Not that user, but I disabled rollback because it ate hard drive space like candy and eventually had to switch to ext4 due to performance problems.

>without trying to fix it.
how lazy are you?

I was in the distrohopping phase and it breaking in a month of use was enough of a reason to switch. May be I'll try it again some day, but currently arch just works and I don't have enough time to play with multiple systems.

i did use netinstall iso

Best noobie distro

This is a problem, but unlike Debian, I can install WiFi drivers via rpm package and it will work, unlike Ubuntu buggy proprietary driver tool shit.
Other problem is that Packmans repo is slightly outdated, so it is a good idea to lock kernel updates.

Use gecko linux to remove bloat. It disables patterns in zypper by default (though you could do it manually in oS). Patterns are what cause the massive bloat - along with pulling in recommends by default.

Also, you're always going to have a higher package count tchan, say, Arch because they split packages. Same issue with Debian.

Tumbleweed is good. OBS has a ton of extra software. It's rpm-based without being Red Hat dependant - though a lot of Red Hat specific packages will install without issue if you absolutely need them. Systemd is unfortunate, but to be expected in any enterprise system these days (oS is a sort of feeder/parallel distro for SLES).

Yast is... meh. Useful sometimes if you don't want to research configs, but overall very un-*nix like. It reminds me of Windows Control Panel. Luckily, it's optional to use.

Linux user for 15+ years. RHEL sysadmin by trade. I use openSUSE (and sometimes Slackware) when I just want it to work at home.

But is it more lightweight and not-in-your-way than Debian?

>It reminds me of Windows Control Panel.
Like something bad.
Hell no, dependencies in OpenSUSE are just bloated. Even if you disable patterns and recommendations.

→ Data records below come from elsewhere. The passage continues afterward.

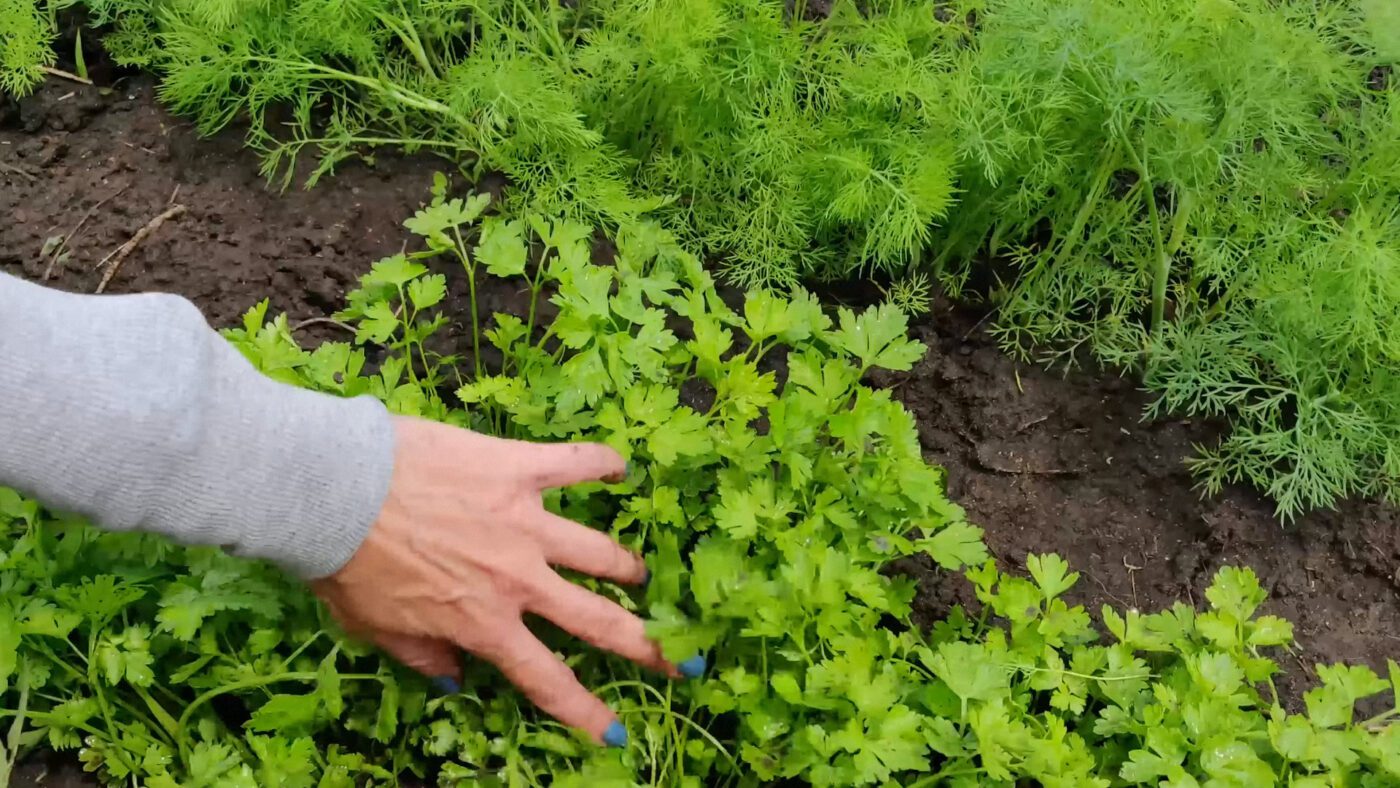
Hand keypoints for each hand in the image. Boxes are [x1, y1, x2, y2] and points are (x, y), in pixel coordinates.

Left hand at [309, 415, 700, 746]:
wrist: (333, 491)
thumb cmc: (346, 563)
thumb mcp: (376, 629)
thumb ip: (424, 656)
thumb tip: (456, 680)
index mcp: (484, 624)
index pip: (547, 680)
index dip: (586, 711)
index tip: (617, 731)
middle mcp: (518, 580)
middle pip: (598, 621)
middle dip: (646, 646)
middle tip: (680, 659)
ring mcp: (525, 522)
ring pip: (599, 551)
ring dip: (624, 565)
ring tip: (639, 571)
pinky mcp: (519, 469)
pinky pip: (575, 465)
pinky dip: (603, 465)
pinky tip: (620, 468)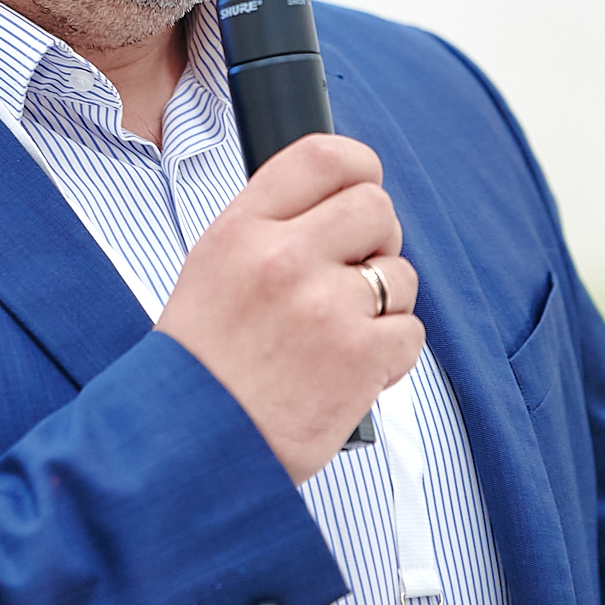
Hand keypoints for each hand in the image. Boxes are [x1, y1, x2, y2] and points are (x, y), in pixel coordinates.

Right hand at [156, 134, 423, 483]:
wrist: (193, 447)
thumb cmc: (203, 363)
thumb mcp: (212, 267)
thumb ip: (269, 226)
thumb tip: (336, 201)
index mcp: (242, 229)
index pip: (322, 157)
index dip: (359, 166)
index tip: (364, 185)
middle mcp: (284, 258)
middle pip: (376, 207)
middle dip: (376, 240)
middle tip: (353, 274)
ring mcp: (325, 307)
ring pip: (400, 274)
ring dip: (384, 304)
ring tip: (341, 334)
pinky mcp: (360, 357)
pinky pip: (411, 332)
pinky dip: (390, 354)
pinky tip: (350, 370)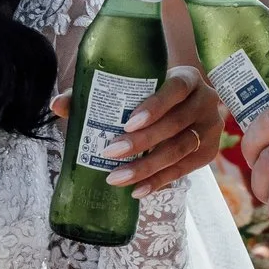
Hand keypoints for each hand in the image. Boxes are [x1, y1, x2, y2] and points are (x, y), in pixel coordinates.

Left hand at [49, 65, 218, 196]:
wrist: (186, 106)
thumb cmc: (151, 94)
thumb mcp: (134, 87)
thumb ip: (96, 94)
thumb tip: (57, 105)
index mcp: (187, 78)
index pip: (175, 89)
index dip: (154, 106)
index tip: (127, 122)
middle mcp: (205, 101)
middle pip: (176, 124)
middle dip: (142, 142)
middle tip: (110, 153)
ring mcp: (210, 128)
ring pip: (180, 150)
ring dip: (147, 167)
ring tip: (117, 178)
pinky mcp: (209, 153)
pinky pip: (184, 170)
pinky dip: (159, 181)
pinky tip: (137, 191)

Without recommends you're pulling in essentially what every other distribution does.

Testing
Onions
Basedboi
Soiboi

I want to try Tumbleweed, some anons have experience with it?

well, german scat porn is one of the most exquisite in the world. Not even japanese get close

the important question is, can I install i3 + rofi + i3pystatus and rice it?

Only seriousway to use openSuSE on the desktop, imo.
Leap is so old it's mostly server oriented.

Snapper is a feature worth learning. It's a command/GUI that lets you rollback your system in case an update breaks something.